Instructions:
**a.** Using the article on the Kandahar offensive, answer each question on its own line.
(i) What was the Marjah operation called?
(ii) Which organization reported that civilian war casualties in Kandahar were at an all-time high?
(iii) In what month was General McChrystal fired?
**b.** Resume the article on the Kandahar offensive, starting right after its final sentence.

Excerpt provided:
---------------
If you opened the New York Times yesterday, you probably saw Carlotta Gall’s big story on the military offensive in Kandahar. “Coalition Forces Routing Taliban in Key Afghan Region,” it blares in the headline, and the story is little more than a bunch of quotes from American and Afghan officials about how well the war is going.
It sounds like wonderful news—finally, a reason for optimism!—until you read some news that isn’t sourced to the military. The International Committee of the Red Cross, for example, reported earlier this month that civilian war casualties in Kandahar are at an all time high, indicating the military never did a very good job of “protecting the population,” its counterinsurgency mantra under General McChrystal. Pajhwok Afghan News reported last week that death threats, nearly 600 assassinations by the Taliban, and low pay have gutted Kandahar’s provincial and municipal governments, leaving hundreds of vacancies and crippling any sort of governance efforts. When reporters talk to locals, the story is of thousands of refugees fleeing the fighting, not of a triumphant NATO building victory on Taliban corpses.
The current rush to paint the Kandahar offensive in a positive light bears remarkable similarity with other military-driven efforts to convince the American public that the war is going well. These campaigns bear similar features—consistently upbeat pronouncements from officials, tales of reversed momentum and changing tides; indications the Taliban is on the run; pinky-swears from generals that they learned their lessons from previously hyped failures; and, finally, declarations of victory when the Taliban do what they always do: melt away under any sort of sustained pressure to go fight elsewhere.
Earlier this year, the big military offensive was in Marjah, a small, isolated farming community in central Helmand Province, to the west of Kandahar. During the run up to that operation—called Moshtarak—every major newspaper ran an endless stream of puff pieces about how wonderful the assault was. Very quickly, the stories of success faded to the background as the military announced that Marjah was merely the first step in a broader campaign to “retake” Kandahar. And reporters, apparently clueless that the military had made the precise same announcement the year before, dutifully repeated the new strategy.
Of course, eleven months later, Marjah is still the scene of fierce fighting, and the local Taliban—which melted away and laid low during the height of Moshtarak, then filtered back into the community when our attention moved elsewhere—are arresting, beating, and threatening with execution anyone who works with the Coalition.
Kandahar, too, has been in the works for a long time. NATO officials were talking of it at least a year ago, and tied it closely first to the 2009 surge of troops President Obama ordered for the war, and then to the second surge when the first got tied up in Helmand. In the middle of this year, the narrative changed from a military offensive to root out the Taliban to, in the words of General McChrystal, who commanded NATO troops at the time, a “rising tide of security.” The term was supposed to denote a de-emphasis on security operations and a re-emphasis on governance and economic development—classical counterinsurgency. But once General Petraeus assumed command following McChrystal’s firing in June, he reversed course, claiming that there would no longer be a large scale military campaign to encircle and invade the city, but rather a population-centric counterinsurgency strategy based on local militias and governance initiatives. Was Petraeus’ plan noticeably different than McChrystal’s? Not really. But again, the media dutifully reported the new narrative about the war.
---------------
Text extracted from each page:
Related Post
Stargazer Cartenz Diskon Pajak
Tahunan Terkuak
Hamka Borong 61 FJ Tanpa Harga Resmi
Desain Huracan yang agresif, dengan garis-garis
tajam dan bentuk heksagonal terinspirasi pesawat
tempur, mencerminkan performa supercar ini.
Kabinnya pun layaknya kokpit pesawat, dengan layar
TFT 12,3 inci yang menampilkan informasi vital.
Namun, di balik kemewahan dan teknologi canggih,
---------------
Answers by item:
**a.**
(i) Moshtarak
(ii) The International Committee of the Red Cross
(iii) June

**b.**
These sorts of coordinated media campaigns—called “messaging” in military parlance—have been going on for years. Two years ago, I wrote in CJR about another such campaign. At that time, the military had spent a year trying to convince the public that paving the roads in Afghanistan would somehow lead to fewer IEDs and better security. In reality, security has become significantly worse in every respect—and in some cases it has become worse because of those very roads we paved. In 2008, too, the messaging campaign followed the same pattern we saw in Marjah, and what we see now in Kandahar: upbeat pronouncements about how this policy will work this time, it’s defeating the Taliban, we’re making progress, we learned from our mistakes, and so on.
Away from the military’s spin machine, reality is nothing so upbeat. Two weeks ago Michael Cohen noted in The New Republic that the military is, literally, the only group inside or outside of Afghanistan that sees hope and progress in the war. Everyone else—he spoke to NGO workers, election monitors, and longtime residents and analysts—sees nothing but “pervasive gloom” when it comes to Afghanistan’s future.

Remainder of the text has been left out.